Donald Trump seeks momentum at G7 summit after Iran deal announcement
Bitcoin surged past $65K as markets cheered a preliminary US-Iran agreement, but the hard part is just getting started
President Donald Trump touched down at the G7 summit in Évian-les-Bains, France, on June 15 with something most world leaders rarely bring to these gatherings: genuine leverage. Hours earlier, he announced a preliminary agreement with Iran aimed at ending a 15-week military conflict that had rattled energy markets, disrupted global shipping, and sent risk assets into a tailspin.
The crypto market’s reaction was immediate. Bitcoin blew past $65,000 and touched nearly $66,000 in intraday trading, as traders interpreted the deal as a meaningful de-escalation of one of the most destabilizing geopolitical events of 2026.
What’s actually in the deal
The agreement, described as a memorandum of understanding rather than a formal treaty, centers on the US blockade of the Strait of Hormuz. That narrow waterway carries roughly 20% of the world’s crude oil supply, and Washington had choked it off during a conflict that erupted in late February 2026.

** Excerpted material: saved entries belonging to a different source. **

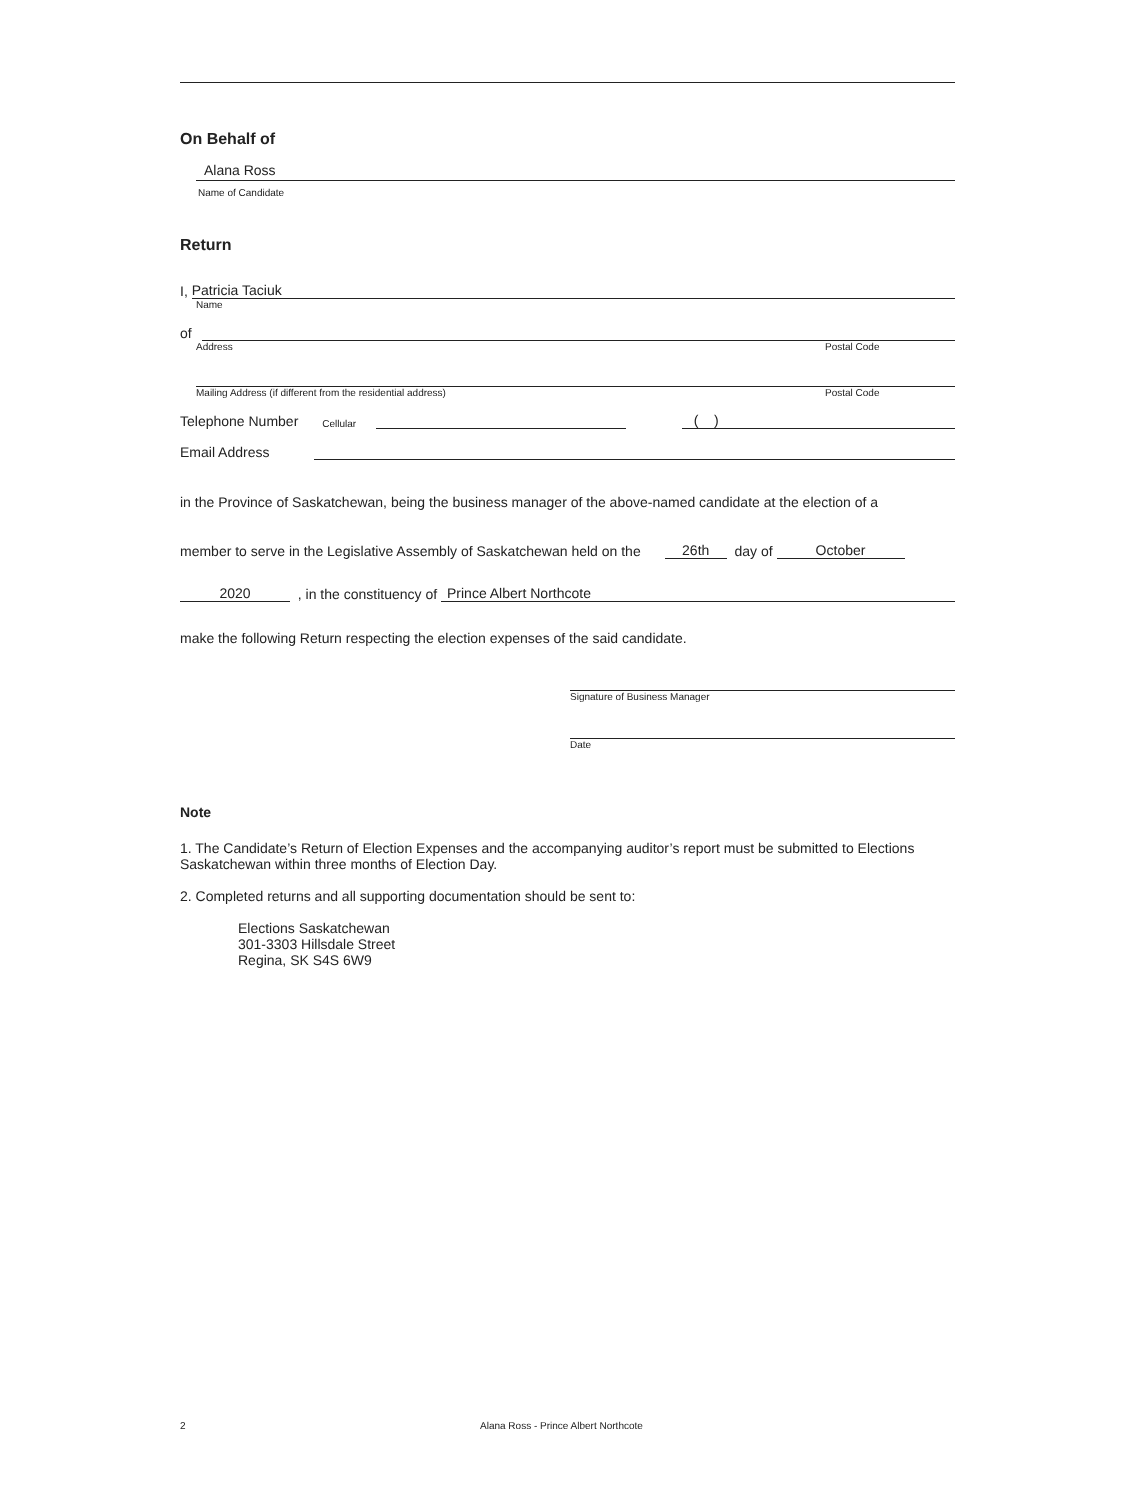On Behalf of
Alana Ross
Name of Candidate
Return
I, Patricia Taciuk
Name
of
Address Postal Code
Mailing Address (if different from the residential address) Postal Code
Telephone Number Cellular ( )
Email Address
in the Province of Saskatchewan, being the business manager of the above-named candidate at the election of a
member to serve in the Legislative Assembly of Saskatchewan held on the 26th day of October
2020 , in the constituency of Prince Albert Northcote
make the following Return respecting the election expenses of the said candidate.
Signature of Business Manager
Date
Note
1. The Candidate’s Return of Election Expenses and the accompanying auditor’s report must be submitted to Elections Saskatchewan within three months of Election Day.
2. Completed returns and all supporting documentation should be sent to:
Elections Saskatchewan
301-3303 Hillsdale Street
Regina, SK S4S 6W9
2 Alana Ross - Prince Albert Northcote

Under the preliminary terms, the Strait is now “partially opened” with toll-free passage restored. The deal also includes a 60-day ceasefire and a commitment to begin nuclear negotiations during that window.
Iranian Parliament Speaker Mohammad Bagher Ghalibaf signed on behalf of Tehran. Trump and Vice President JD Vance signed electronically for the US side. A formal signing ceremony is reportedly planned for later in the week in Switzerland, at which point the full text of the agreement would be released.
Trump, characteristically, expressed optimism about the arrangement, framing it as a pathway to what he called significant global success.
Why crypto moved first
Oil prices moved in the opposite direction from crypto. The reopening of the Strait, even partially, relieved pressure on crude supply that had been building for months. Cheaper energy feeds directly into lower inflation expectations, which in turn makes central banks less likely to tighten monetary policy.
Unlike traditional markets with limited trading hours, Bitcoin trades 24/7, making it one of the first instruments to reflect shifting geopolitical sentiment.
The gap between announcement and reality
The full text of the accord hasn’t been released yet. Without seeing the actual language, it’s impossible to know whether Washington and Tehran are interpreting the terms the same way.
The 60-day ceasefire creates a ticking clock. If nuclear negotiations don’t produce meaningful progress within that window, the entire framework could collapse.
The smart play right now is to watch the Swiss signing ceremony closely. If both sides show up and put pen to paper on a finalized text, that’s a meaningfully different signal than the current preliminary framework. Until then, Bitcoin’s move above $65,000 is pricing in a best-case scenario that hasn’t fully materialized yet.